TASK DIRECTIONS →
Can you echo the items word for word, from the very first line through the line with "27 8 月, 2021", including both of those lines?

*** RECORDS SHOWN ***

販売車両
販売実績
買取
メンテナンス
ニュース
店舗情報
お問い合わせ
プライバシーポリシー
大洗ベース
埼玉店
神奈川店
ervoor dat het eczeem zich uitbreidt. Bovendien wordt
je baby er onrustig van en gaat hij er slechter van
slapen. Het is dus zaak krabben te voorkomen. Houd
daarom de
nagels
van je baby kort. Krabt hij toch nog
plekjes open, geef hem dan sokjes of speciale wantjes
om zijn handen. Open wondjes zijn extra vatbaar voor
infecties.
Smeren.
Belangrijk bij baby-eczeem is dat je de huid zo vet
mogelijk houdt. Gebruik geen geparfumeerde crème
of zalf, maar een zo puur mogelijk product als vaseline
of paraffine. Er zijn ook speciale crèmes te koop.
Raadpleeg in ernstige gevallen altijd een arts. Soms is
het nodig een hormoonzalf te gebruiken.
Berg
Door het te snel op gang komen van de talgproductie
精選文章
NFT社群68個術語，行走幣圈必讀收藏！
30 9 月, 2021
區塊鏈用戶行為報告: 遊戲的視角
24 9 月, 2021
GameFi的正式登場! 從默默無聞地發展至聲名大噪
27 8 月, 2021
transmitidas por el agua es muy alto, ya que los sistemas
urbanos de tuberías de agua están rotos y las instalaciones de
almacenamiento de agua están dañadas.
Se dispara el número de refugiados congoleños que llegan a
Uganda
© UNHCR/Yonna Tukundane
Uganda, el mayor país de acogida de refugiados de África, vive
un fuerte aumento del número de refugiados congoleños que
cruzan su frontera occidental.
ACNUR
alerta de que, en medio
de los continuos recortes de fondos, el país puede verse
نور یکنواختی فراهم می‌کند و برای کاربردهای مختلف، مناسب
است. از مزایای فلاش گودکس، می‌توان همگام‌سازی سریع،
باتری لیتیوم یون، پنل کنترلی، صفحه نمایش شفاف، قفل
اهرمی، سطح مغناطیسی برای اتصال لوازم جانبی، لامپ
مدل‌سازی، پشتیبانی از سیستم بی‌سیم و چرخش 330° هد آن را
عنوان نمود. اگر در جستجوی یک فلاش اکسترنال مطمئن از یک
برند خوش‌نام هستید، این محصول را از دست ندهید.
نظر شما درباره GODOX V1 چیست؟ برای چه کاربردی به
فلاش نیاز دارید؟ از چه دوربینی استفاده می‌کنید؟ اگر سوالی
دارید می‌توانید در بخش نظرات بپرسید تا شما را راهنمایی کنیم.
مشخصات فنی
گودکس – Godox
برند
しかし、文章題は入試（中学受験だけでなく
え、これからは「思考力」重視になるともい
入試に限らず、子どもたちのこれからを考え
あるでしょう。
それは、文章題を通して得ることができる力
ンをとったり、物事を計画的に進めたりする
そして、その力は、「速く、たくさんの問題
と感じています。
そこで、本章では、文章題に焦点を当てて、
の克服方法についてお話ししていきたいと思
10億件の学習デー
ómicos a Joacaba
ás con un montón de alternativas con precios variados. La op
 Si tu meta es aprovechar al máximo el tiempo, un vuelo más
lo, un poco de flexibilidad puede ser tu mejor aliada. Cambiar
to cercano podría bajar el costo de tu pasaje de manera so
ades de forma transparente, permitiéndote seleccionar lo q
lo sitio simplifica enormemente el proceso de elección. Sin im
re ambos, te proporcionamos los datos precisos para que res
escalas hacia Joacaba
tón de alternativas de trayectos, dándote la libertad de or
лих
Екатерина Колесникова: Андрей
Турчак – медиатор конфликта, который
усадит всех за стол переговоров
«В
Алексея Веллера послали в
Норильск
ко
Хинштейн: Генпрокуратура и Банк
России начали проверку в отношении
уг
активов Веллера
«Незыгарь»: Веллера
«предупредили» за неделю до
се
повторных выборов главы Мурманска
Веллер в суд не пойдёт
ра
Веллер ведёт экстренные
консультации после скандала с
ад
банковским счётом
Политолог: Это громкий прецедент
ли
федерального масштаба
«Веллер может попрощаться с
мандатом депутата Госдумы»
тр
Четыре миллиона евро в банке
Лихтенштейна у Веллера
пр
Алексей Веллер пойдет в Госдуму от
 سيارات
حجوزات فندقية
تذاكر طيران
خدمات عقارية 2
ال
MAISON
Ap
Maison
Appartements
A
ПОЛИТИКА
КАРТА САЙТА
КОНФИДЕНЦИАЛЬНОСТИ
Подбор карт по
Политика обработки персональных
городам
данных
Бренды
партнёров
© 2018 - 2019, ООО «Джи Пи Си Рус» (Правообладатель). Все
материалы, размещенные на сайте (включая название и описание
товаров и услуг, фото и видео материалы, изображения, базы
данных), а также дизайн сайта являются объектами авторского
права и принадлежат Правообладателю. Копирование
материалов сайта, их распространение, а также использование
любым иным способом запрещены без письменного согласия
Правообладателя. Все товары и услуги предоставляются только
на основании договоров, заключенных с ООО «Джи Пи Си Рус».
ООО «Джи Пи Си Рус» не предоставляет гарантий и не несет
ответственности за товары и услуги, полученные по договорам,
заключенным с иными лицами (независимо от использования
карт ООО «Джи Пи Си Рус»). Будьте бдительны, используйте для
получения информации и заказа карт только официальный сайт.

*** End of RECORDS SHOWN ***

RESPONSE TO THIS TASK →
販売車両
販売実績
買取
メンテナンス
ニュース
店舗情報
お問い合わせ
プライバシーポリシー
大洗ベース
埼玉店
神奈川店
ervoor dat het eczeem zich uitbreidt. Bovendien wordt
je baby er onrustig van en gaat hij er slechter van
slapen. Het is dus zaak krabben te voorkomen. Houd
daarom de
nagels
van je baby kort. Krabt hij toch nog
plekjes open, geef hem dan sokjes of speciale wantjes
om zijn handen. Open wondjes zijn extra vatbaar voor
infecties.
Smeren.
Belangrijk bij baby-eczeem is dat je de huid zo vet
mogelijk houdt. Gebruik geen geparfumeerde crème
of zalf, maar een zo puur mogelijk product als vaseline
of paraffine. Er zijn ook speciale crèmes te koop.
Raadpleeg in ernstige gevallen altijd een arts. Soms is
het nodig een hormoonzalf te gebruiken.
Berg
Door het te snel op gang komen van de talgproductie
精選文章
NFT社群68個術語，行走幣圈必讀收藏！
30 9 月, 2021
區塊鏈用戶行為報告: 遊戲的視角
24 9 月, 2021
GameFi的正式登場! 從默默無聞地發展至聲名大噪
27 8 月, 2021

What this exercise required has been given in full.